Why it spread: • Reaction to punitive practices • Believed to support near-miss reporting • Easy cultural message
Why it failed: • Incompatible with OSHA’s General Duty Clause and duty-of-care obligations • Legal liability remains regardless of slogans • Workers rarely report intentional violations • Removed accountability for design, planning, and resource decisions
What replaced it: • Just & Fair Culture frameworks • Differentiation between human error, at-risk behavior, and reckless violations • Clear accountability for system design, procedures, resources, and controls
5. “Safety Is Culture, Not Compliance”
Status:Viewed as a harmful false dichotomy
Core claim: Compliance is bureaucratic; culture is superior.
Why it spread: • Fit nicely into leadership culture narratives • Appealing alternative to technical detail • Aligned with “beyond compliance” rhetoric
Why it failed: • Compliance is mandatory—culture cannot replace it • Many “beyond compliance” organizations were not meeting minimum requirements • Culture without competence becomes belief-based, not evidence-based
What replaced it: • Competence–Compliance–Culture models • Recognition that:
- Culture must support compliance
- Compliance must be competence-driven
- Culture enhances—but never replaces—technical rigor
6. Injury-Rate Incentive Programs
Status:Largely abandoned or restricted
Core claim: Rewarding low injury rates improves safety.

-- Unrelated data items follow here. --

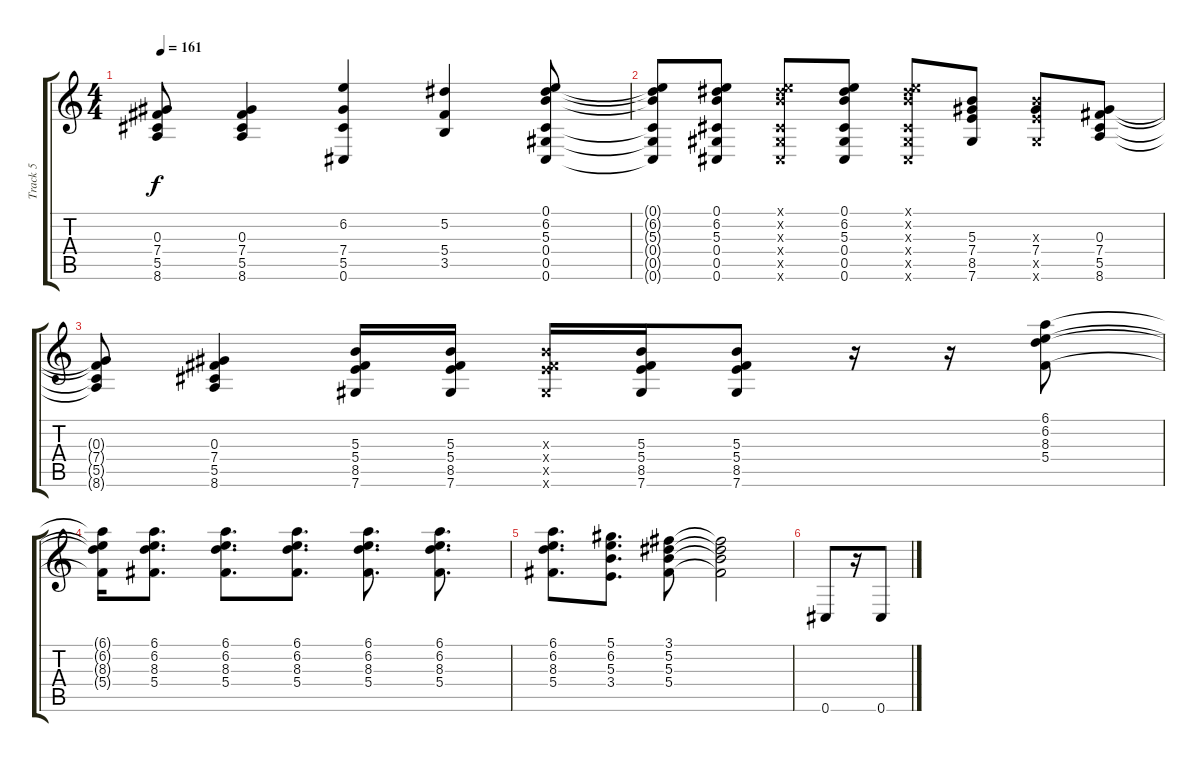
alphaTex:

\track ("Track 5" "Track 5") {instrument acousticguitarsteel}
\staff {score tabs}
\tuning (Eb4 Bb3 Gb3 Db3 Ab2 Db2) {hide}
\ts (4 4)
\tempo 161
\clef g2
\ks c
(0.3{t} 7.4{t} 5.5{t} 8.6{t}).8{dy f} (0.3 7.4 5.5 8.6).4 (6.2 7.4 5.5 0.6).4 (5.2 5.4 3.5).4 (0.1 6.2 5.3 0.4 0.5 0.6).8 |
(0.1{t} 6.2{t} 5.3{t} 0.4{t} 0.5{t} 0.6{t}).8 (0.1 6.2 5.3 0.4 0.5 0.6).8 (0.1{x} 6.2{x} 5.3{x} 0.4{x} 0.5{x} 0.6{x}).8 (0.1 6.2 5.3 0.4 0.5 0.6).8 (0.1{x} 6.2{x} 5.3{x} 0.4{x} 0.5{x} 0.6{x}).8 (5.3 7.4 8.5 7.6).8 (5.3{x} 7.4 8.5{x} 7.6{x}).8 (0.3 7.4 5.5 8.6).8 |
(0.3{t} 7.4{t} 5.5{t} 8.6{t}).8 (0.3 7.4 5.5 8.6).4 (5.3 5.4 8.5 7.6).16 (5.3 5.4 8.5 7.6).16 (5.3{x} 5.4{x} 8.5{x} 7.6{x}).16 (5.3 5.4 8.5 7.6).16 (5.3 5.4 8.5 7.6).8 r.16 r.16 (6.1 6.2 8.3 5.4).8 |
(6.1{t} 6.2{t} 8.3{t} 5.4{t}).16 (6.1 6.2 8.3 5.4).8{d} (6.1 6.2 8.3 5.4).8{d} (6.1 6.2 8.3 5.4).8{d} (6.1 6.2 8.3 5.4).8{d} (6.1 6.2 8.3 5.4).8{d} |
(6.1 6.2 8.3 5.4).8{d} (5.1 6.2 5.3 3.4).8{d} (3.1 5.2 5.3 5.4).8 (3.1{t} 5.2{t} 5.3{t} 5.4{t}).2 |
0.6.8 r.16 0.6.8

Why it spread: • Easy metric • Visible leadership action • Apparent short-term improvements
Why it failed: • Encouraged under-reporting • Penalized transparency • OSHA explicitly cautioned against rate-based incentives • No relationship to SIF risk
What replaced it: • Incentives tied to:
- Hazard identification quality
- Corrective action completion
- Control verification
- Participation in learning and improvement
Regulators and industry now promote leading indicators, not outcome suppression.
7. Generic Leadership Walks Without Technical Content
Status:Increasingly questioned
Core claim: Leadership presence alone improves safety.
Why it spread: • Symbolic visibility • Easy to implement • Low technical requirement for executives
Why it failed: • Focus on surface-level observations • Scripted questions from non-SMEs • Minimal impact on safety-critical decisions
What replaced it: • SME-led assurance reviews • Leadership focus on:
- Resource allocation
- Critical control verification
- SME support
- Escalation pathways • Leaders enabling—not substituting for—expert judgment
8. “Beyond Compliance”
Status:Increasingly exposed as hollow rhetoric
Core claim: Organizations should go beyond regulatory minimums.
Why it spread: • Sounded progressive • Differentiated companies • Allowed avoidance of compliance gaps
Why it failed: • Often used by organizations not meeting minimum regulatory requirements • Measured program participation, not hazard control • Created “fad compliance” instead of technical compliance
What replaced it: • Demonstrated regulatory mastery • Evidence-based enhancements after compliance is met • Clear distinction between:
- Mandatory regulatory compliance as a minimum,
- Risk-based improvements beyond it
Closing Observation
Despite their differences, these fads are deficient for the same underlying reason:
They decoupled competence, compliance, and culture.
- Slogans replaced controls
- Belief systems replaced evidence
- Consensus replaced validation
- Career incentives outweighed field reality
- Non-SMEs made decisions about high-risk work
Good intentions were never the issue. But in high-hazard environments, good intentions must be matched with competence-driven compliance and SME-led decision-making.
That’s where safety becomes durable, predictable, and defensible.